(Collected data)
▼▼▼

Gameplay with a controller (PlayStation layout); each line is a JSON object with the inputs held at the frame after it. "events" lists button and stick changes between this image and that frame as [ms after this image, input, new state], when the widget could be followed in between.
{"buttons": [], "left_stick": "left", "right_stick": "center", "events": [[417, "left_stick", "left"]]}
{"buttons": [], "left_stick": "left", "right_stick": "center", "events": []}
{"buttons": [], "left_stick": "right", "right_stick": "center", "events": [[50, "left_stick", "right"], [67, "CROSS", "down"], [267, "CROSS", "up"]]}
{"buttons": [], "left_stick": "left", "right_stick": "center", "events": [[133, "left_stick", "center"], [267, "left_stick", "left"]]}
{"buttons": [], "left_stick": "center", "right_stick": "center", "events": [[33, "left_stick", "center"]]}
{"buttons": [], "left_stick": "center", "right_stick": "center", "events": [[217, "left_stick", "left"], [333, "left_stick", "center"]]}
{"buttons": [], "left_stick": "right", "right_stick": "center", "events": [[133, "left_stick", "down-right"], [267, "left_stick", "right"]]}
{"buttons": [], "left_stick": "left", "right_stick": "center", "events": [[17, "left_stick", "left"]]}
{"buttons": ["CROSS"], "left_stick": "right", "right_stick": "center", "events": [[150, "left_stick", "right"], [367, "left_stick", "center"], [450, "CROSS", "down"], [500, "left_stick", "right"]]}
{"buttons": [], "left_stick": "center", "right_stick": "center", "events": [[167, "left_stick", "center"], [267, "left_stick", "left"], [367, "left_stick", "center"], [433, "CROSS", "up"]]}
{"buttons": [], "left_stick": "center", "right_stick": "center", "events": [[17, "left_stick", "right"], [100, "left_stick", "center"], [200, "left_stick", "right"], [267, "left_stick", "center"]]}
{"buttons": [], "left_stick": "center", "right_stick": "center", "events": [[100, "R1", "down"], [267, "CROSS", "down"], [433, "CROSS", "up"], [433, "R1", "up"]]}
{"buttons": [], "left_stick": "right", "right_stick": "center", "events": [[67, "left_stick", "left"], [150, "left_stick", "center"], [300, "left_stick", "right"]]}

▲▲▲

▸ PROBLEM DETAILS: Your answer should be one number, the count of lines in the records that contain the word "down".

▸ ANSWER BOX: 4